The recent legislation passed by Georgia Republicans to suppress Democratic votes in future elections deserves the heavy attention it has received. It’s part of a larger effort in red states across the country to prevent Democratic constituencies from voting while re-energizing their own low-trust base.
But one aspect of the new Georgia law has received much less attention, even though in some ways it presents an even more profound threat to democracy. Republicans are still furious with Georgia Secretary of State Brad Raffensperger for refusing to bow to Trump’s demands to “find” 11,780 votes, thereby overturning the will of the state’s voters and hand Trump the election.

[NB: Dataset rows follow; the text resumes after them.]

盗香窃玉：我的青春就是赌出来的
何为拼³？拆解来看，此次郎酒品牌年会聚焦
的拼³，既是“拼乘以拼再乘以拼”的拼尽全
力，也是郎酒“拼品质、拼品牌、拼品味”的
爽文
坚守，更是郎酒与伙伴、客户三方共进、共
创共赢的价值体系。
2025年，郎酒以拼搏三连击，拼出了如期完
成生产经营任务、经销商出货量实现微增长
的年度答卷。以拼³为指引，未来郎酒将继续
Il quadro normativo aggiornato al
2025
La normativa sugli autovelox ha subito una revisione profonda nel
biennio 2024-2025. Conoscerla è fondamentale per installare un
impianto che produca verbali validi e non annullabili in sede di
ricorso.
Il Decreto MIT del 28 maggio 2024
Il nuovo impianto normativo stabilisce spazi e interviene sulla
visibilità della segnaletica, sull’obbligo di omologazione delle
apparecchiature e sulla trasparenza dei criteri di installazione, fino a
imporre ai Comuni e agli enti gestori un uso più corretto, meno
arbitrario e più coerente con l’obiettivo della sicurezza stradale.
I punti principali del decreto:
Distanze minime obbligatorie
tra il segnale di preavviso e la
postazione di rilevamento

So the new law strips the Secretary of State of authority over elections, handing it instead to an appointee of the gerrymandered GOP legislature:
The law replaces the elected secretary of state as the chair of the state election board with a new appointee of the legislature after Republican Secretary of State Brad Raffensperger rebuffed Trump’s attempts to overturn Georgia’s election results. It also allows the board to remove and replace county election officials deemed to be underperforming.

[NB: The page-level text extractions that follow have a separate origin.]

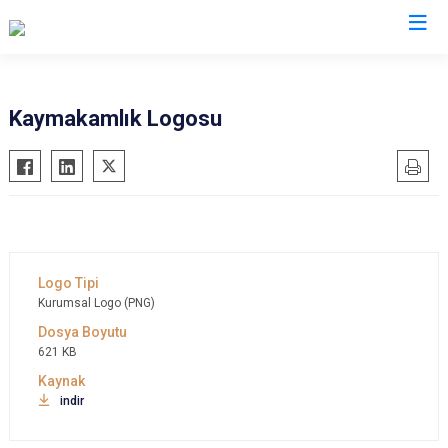
Manisa
Kaymakamlık Logosu
Ahmetli
Salihli
Akhisar
Sarıgöl
Alaşehir
Saruhanlı
Demirci
Selendi
Gölmarmara
Soma
Kurumsal Logo (PNG)
Gördes
Turgutlu
Kırkağaç
Şehzadeler
621 KB
Köprübaşı
Yunusemre
indir
Kula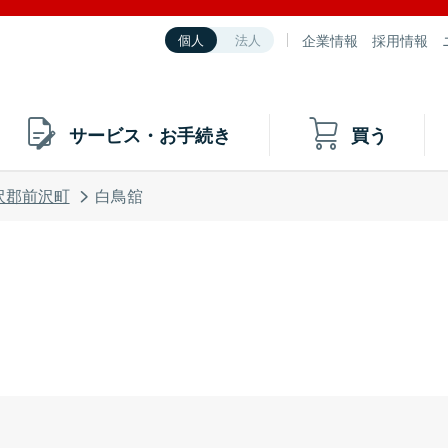
企業情報
採用情報
個人
法人
サービス・お手続き
買う
沢郡前沢町
白鳥舘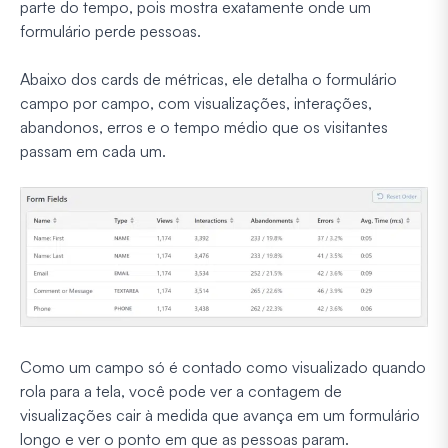
parte do tempo, pois mostra exatamente onde um
formulário perde pessoas.
Abaixo dos cards de métricas, ele detalha o formulário
campo por campo, com visualizações, interações,
abandonos, erros e o tempo médio que os visitantes
passam em cada um.
Como um campo só é contado como visualizado quando
rola para a tela, você pode ver a contagem de
visualizações cair à medida que avança em um formulário
longo e ver o ponto em que as pessoas param.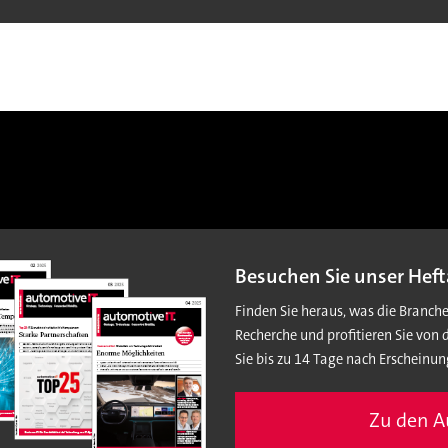
Besuchen Sie unser Heft
Finden Sie heraus, was die Branch
Recherche und profitieren Sie von 
Sie bis zu 14 Tage nach Erscheinun
Zu den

That provision is widely seen as something that could be used to target Fulton County, a Democratic stronghold covering most of Atlanta, which came under fire after long lines plagued primary elections over the summer.
Raffensperger’s office was notably displeased but supported the law, anyway. However, playing the good Republican soldier isn’t saving them from the Trumpist mob.
The direct implications of the new law are alarming enough: conservatives with an interest in voter suppression could use their authority to disrupt election administration in majority-minority counties. The possibilities for mischief by a partisan legislature fearful of high turnout by opposed constituencies are endless.
But it’s the chilling effect on the actions of secretaries of state in future elections that should terrify defenders of American democracy. Raffensperger was engaged in very public, very bitter dispute with then-President Trump over the election result. Trump’s actions were both immoral and very likely illegal. The House of Representatives was on track to possibly impeach Trump for his threatening phone call, until the events of January 6th presented an even more immediate danger to the nation that demanded addressing. Prosecutors in Georgia are still closing in on the former president for his cajoling threats against Raffensperger, empaneling two grand juries with possible RICO and election fraud charges in the works.
And yet Raffensperger is the one being punished by the GOP, not Trump.
The message here is clear: next time the Republican nominee for president demands that a Republican secretary of state invent a reason to simply give the Republican the state’s electoral votes, they will know they had better do so–or else. The incentives roll outward from there: both secretaries of state and appointee overseers of elections will know they had better find reasons to invalidate the votes of Democratic constituencies or find themselves threatened and disempowered. The Republicans sitting on bipartisan election boards will find reasons to refuse to certify elections.
Democrats would of course challenge all of it this in the courts. But in many states, the end result will be deadlock and non-certification. That would in turn then hand the election to be decided by gerrymandered state legislatures, which often lean heavily Republican even when the state itself votes majority Democratic as a whole. The formerly small faction of authoritarian Republicans seeking to repeal the 17th Amendment will have won the day not only for Senate elections, but for Presidential elections as well. It would overlay a series of undemocratic gerrymanders on top of already malapportioned Electoral College that increasingly grants the presidency to the loser of the popular vote.
It would mean, in short, the end of American democracy.
Democrats have no choice but to act to build a restraining wall against the oncoming authoritarian tide. In this case, maximizing access to the ballot (as H.R.1 does) would not prevent Republicans from simply ignoring the final result. Ending the gerrymandering that allows state legislatures out of sync with their populations to overrule results will help. But that’s a long-term solution over multiple cycles, and this problem is immediate: it could easily impact the 2022 and 2024 elections. Federal legislation must strengthen the power of secretaries of state to certify elections, and require them to certify the actual results unless credible evidence of fraud is present. It must sharply curtail the circumstances under which state legislatures can decide election results.
Most importantly, Democratic-controlled states must act immediately and in concert to enact the National Popular Vote compact to bypass the Electoral College. The Electoral College is a ticking time bomb hovering over American democracy and warping it in myriad ways: it has long overemphasized the power and collective interests of rural white conservatives while increasingly enabling the loser of the election to become president. But the loopholes in its administration now allow a radical conservative party to threaten to nullify elections entirely.
The persecution of Raffensperger in Georgia is another step toward that outcome. It will not be the last. Democrats and independents who want to preserve democracy must not stand by and allow it to happen uncontested.